Capital Centre is a mixed-use business and residential micro-city being masterplanned by ADNEC and constructed around the Abu Dhabi National Exhibition Centre. Upon its completion, Capital Centre will comprise twenty-three towers, including six branded hotels, four commercial buildings, eight residential and serviced apartment complexes, and 5 mixed-use developments.

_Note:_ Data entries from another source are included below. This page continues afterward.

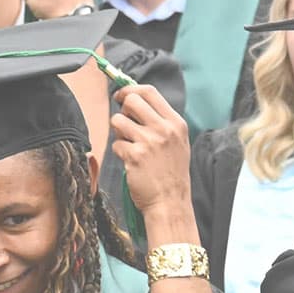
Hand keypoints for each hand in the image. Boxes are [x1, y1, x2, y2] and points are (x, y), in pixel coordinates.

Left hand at [111, 84, 192, 218]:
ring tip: (131, 145)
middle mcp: (164, 129)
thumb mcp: (177, 142)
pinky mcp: (135, 156)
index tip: (122, 96)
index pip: (149, 92)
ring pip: (118, 120)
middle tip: (125, 123)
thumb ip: (161, 121)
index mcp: (176, 123)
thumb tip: (134, 100)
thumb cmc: (172, 173)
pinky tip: (132, 162)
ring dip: (119, 133)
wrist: (170, 202)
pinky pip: (116, 143)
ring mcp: (149, 142)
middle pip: (131, 100)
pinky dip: (120, 152)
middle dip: (123, 110)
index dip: (130, 89)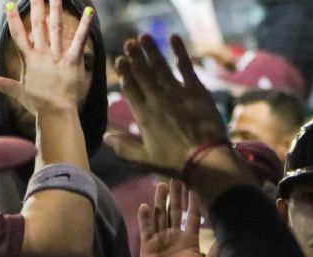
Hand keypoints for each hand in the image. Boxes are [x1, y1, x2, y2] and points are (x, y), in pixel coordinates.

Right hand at [0, 0, 92, 113]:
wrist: (55, 112)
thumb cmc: (39, 105)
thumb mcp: (20, 94)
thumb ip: (6, 85)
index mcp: (29, 60)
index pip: (18, 35)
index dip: (13, 20)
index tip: (10, 5)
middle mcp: (43, 54)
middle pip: (37, 25)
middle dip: (36, 7)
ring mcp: (58, 55)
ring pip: (56, 27)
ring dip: (56, 9)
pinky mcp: (73, 60)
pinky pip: (80, 40)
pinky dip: (85, 26)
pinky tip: (90, 12)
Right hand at [108, 34, 227, 174]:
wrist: (206, 159)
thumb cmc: (175, 163)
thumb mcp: (145, 159)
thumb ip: (124, 147)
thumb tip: (105, 136)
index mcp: (144, 115)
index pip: (130, 88)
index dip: (124, 73)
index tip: (119, 60)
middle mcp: (157, 99)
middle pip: (142, 73)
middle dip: (134, 57)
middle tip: (128, 43)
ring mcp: (177, 93)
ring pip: (160, 66)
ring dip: (151, 50)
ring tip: (143, 37)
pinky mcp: (196, 90)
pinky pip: (186, 66)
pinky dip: (180, 51)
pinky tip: (174, 38)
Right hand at [139, 179, 218, 256]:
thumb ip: (213, 254)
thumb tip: (224, 240)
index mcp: (189, 239)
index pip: (192, 217)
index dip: (193, 203)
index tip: (195, 188)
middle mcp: (175, 236)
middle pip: (175, 211)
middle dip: (176, 196)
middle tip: (176, 178)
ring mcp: (161, 239)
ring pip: (160, 215)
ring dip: (160, 201)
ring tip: (161, 185)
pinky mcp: (148, 246)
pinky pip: (146, 229)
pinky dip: (145, 218)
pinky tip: (145, 206)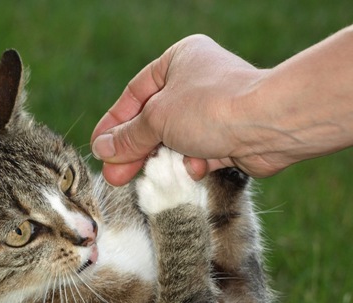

In October 2009, the 408-room Aloft Abu Dhabi opened, which is connected to the Abu Dhabi National Exhibition Centre and part of the Capital Centre development. It is the first Aloft in Europe, Africa and the Middle East. Aloft is owned by ADNEC and operated by Starwood Hotels and Resorts Worldwide. A total of 560 solar panels, covering a total area of 2300 m2, have been installed on the roof of ADNEC Car Park A, to provide 90 per cent of the hot water at Aloft Abu Dhabi. These panels heat water for the hotel's 408 bedrooms, 2 production kitchens, food & beverage outlets, hotel offices and the swimming pool saving an estimated 870 mega watt hours of electricity every year by making use of the infra-red component of sun light to generate energy. Aloft is the first hotel in Abu Dhabi to make use of such solar energy panels.

===Capital Gate===

Capital Gate, part of the Capital Centre complex, is a 160-metre, 35-storey tower that's built next to the Abu Dhabi National Exhibition Centre which incorporates a slanting-core concept to feature an 18-degree westward lean. It includes 20000 m2 of office space and house Abu Dhabi's first Hyatt hotel. The tower is linked directly to the exhibition venue as well as a 2.4 km Marina Zone currently under development.

In November 2009, the tower topped out its central core and reached its final height of 160 m. Capital Gate is the house of Abu Dhabi's second Hyatt hotel, Hyatt at Capital Centre, a presidential style luxury five-star hotel, which has 189 rooms.

In June 2010, the Guinness World Records certified Capital Gate as the "World's furthest leaning man-made tower." The new record shows that the Capital Gate tower has been built to lean 18 degrees westwards; more than four times that of the world-famous Leaning Tower of Pisa. Investigation and evaluation, which was made by a Guinness appointed awards committee, started in January 2010, when the exterior of the 160-metre (524.9 ft), 35-storey tower was completed.

The Capital Gate project was able to achieve its record inclination through a special engineering breakthrough that allows floor plates to be stacked vertically up to the 12th storey and staggered over each other by between 300 mm and 1,400 mm, which allows for the tower's dramatic lean.

The tower features other innovative construction techniques including the world's first known use of a 'pre-cambered' core. The technique utilizes 15000 m2 of concrete reinforced with 10,000 tons of steel. The core, deliberately built slightly off centre, has straightened as the building has risen, compressing the concrete and giving it strength, and moving into (vertical) position as the weight of the floors has been added.

Capital Gate was designed by international architectural firm RMJM. Capital Gate houses the 5-star Hyatt Capital Gate hotel as well as approximately 20,000 m^{2} of premium office space. Project management and handover of all the restaurants, show kitchens and foodservice areas were overseen by a Dubai-based hospitality foodservice design firm.